Albany knows how to MOVE – recap of MOVE Music Festival, April 27th

The second annual MOVE Music Festival was held April 27th in Albany, bringing 100 bands  to play in 10 venues across the city, catering to a wide array of musical genres. People are always looking for the next big thing and wanting to be a part of something, especially from the beginning. Some bands catch big breaks and it’s fun to be a fan who can say, “I saw them before they were famous.”  Albany’s MOVE Music Fest gave concert goers the opportunity to experience new acts from all over the state and country, promoting the cities’ ever growing music scene. I barely knew 5 out of 100 bands on the lineup and was expecting really amateur music from bands who I thought were getting their first gig out of their mother’s basement.  However, I was more than surprised with the talent that each group displayed and can’t wait to see their upcoming shows.

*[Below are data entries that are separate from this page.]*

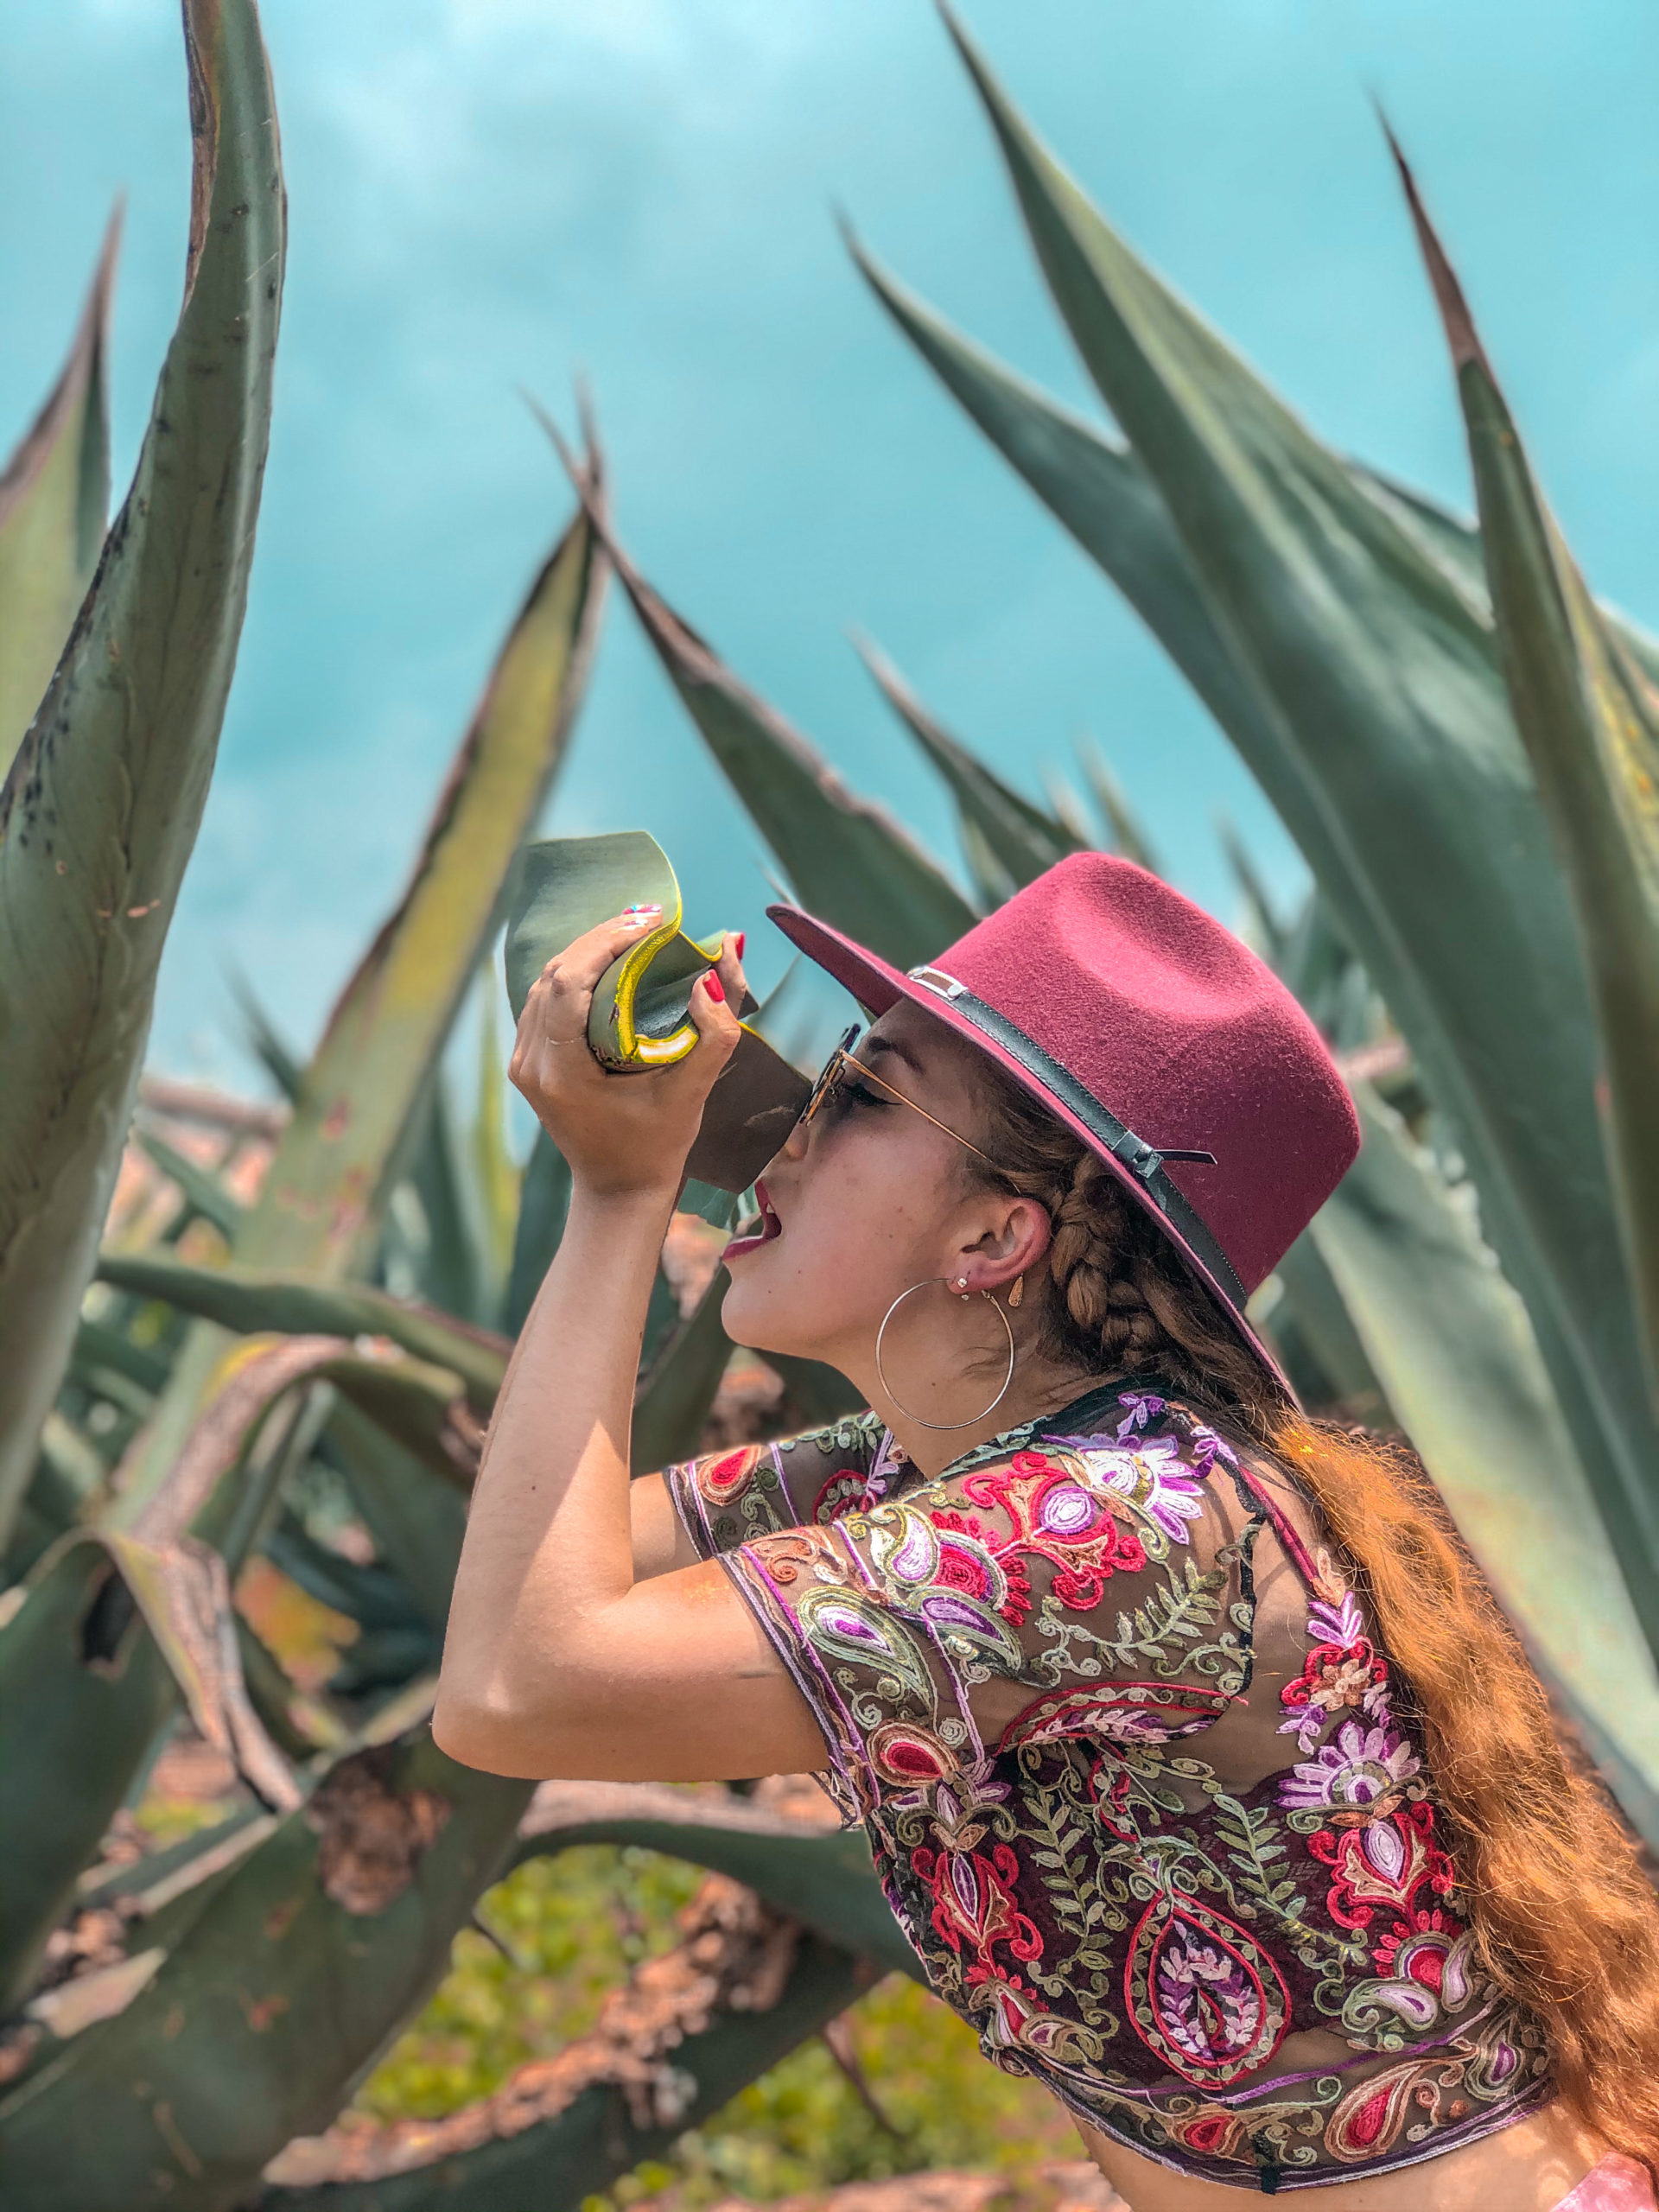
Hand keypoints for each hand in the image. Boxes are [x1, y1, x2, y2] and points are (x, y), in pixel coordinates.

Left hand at [509, 912, 747, 1200]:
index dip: (607, 942)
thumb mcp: (694, 1094)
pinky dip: (578, 972)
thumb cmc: (658, 1147)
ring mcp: (523, 1063)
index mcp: (561, 1074)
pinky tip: (612, 959)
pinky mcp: (528, 1061)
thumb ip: (715, 1035)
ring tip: (636, 932)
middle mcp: (531, 1065)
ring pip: (545, 981)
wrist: (619, 1190)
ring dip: (588, 950)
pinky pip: (545, 999)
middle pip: (554, 973)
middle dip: (601, 937)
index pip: (569, 982)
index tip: (652, 925)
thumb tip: (713, 971)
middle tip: (650, 919)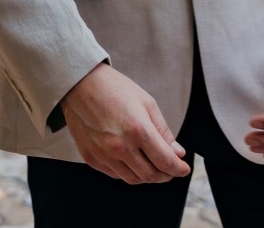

It was more than overwhelming to look at the schedule for the day and pick a place to start. With each band only getting an hour to play, my friends and I tried to strategize a route which was convenient for ourselves and would give us the chance to catch the few bands we did know in action. In the end, we decided to start at Valentines because it was the closest venue to my apartment and never fails with good music. We arrived at the venue around 4pm with plenty of people inside and out ready to catch the first of many acts to come. Party Boat kicked off my evening with wailing vocals that reminded me of the indie band GroupLove, complete with catchy lyrics and simple harmonies. I love surfer music, mostly for the unique guitar sounds that I don’t hear too often living in Upstate New York. I was excited to learn that the group is from Saratoga Springs and often play at Valentines plus other nearby venues.


Next up was The Ameros, who opened with one of my favorite songs, “Ain’t No Rest for the Wicked” by Cage the Elephant. This not only pumped me up but the rest of the crowd too causing a massive surge to the front of the stage. Lead singer Jesse Calhoun belted out lyrics of freedom and rebellion with great passion and honesty, almost causing a riot on the dance floor. Charles Pope blew me away with his sharp guitar riffs especially during “New American Century.” The Ameros musical style ranges from reggae, rock, funk and explosive hip hop. This was their second time playing at the MOVE Music Festival and Calhoun said it went way better this year since they got to play at one of their favorite venues, Valentines, and were able to support their friends’ bands by catching more music too.


While catching some fresh air outside, my friends and I were approached by a few tie dye wearing, hairy faced dudes handing out flyers for the band, TreeHouse! It seemed legit. We headed upstairs at Valentines to check out the reggae group that had traveled all the way from the Carolinas to play here. As it was getting closer to show time, we noticed that the guys handing flyers outside were now on stage, tuning up and was actually the band TreeHouse! The band takes pride in their excessive way to self-promote themselves, such as pulling people in from out the streets. I was totally surprised by the deep vocals coming from Jeremy Anderson that echoed off the walls in the venue. Bassist Matt Link did not stop dancing and grooving the entire time they were on stage. Trey Moody laid out tasty beats throughout the set, only encouraging the band to keep pushing the reggae party vibe.


Barons in the Attic, the grunge rock Albany locals, took the downstairs Valentines stage and blasted into their set with “Julia.” The upbeat melody mixed with hardcore rhythm was more than enough to get the crowd in full dance mode. The Barons combine punk, garage and folk with energetic force and attitude, always making for a good show.  Matt Hamilton was unavailable for the show so fans were treated to Eric Krans from “The Parlor” who fit right in by strumming and stirring up the crowd just as loud as the rest of the boys.


For a change of pace, we headed towards Lark St where there would be more venues with more music. My girlfriend suggested we check out Brown Bread & Von Holt, an electronic pop band from her home town in Beacon, NY.  We cruised into Lark Tavern, a bar that after undergoing renovations, hosts routine musical acts of all genres in their back room with a small stage and plenty of table seating. The dynamic duo is Rebecca Doerfer (Brown Bread) and Colin Cheyne (Von Holt) who together make up a bone chilling dance party. Doerfer’s voice is haunting and angelic while Cheyne sends out eerie chords from his guitar. Their sound is a dark and electronic space jam full of heartbreak yet good spirits.

Still a new festival, MOVE is off to a great start and has support next year when they want to host 100 bands in our back yard of Albany.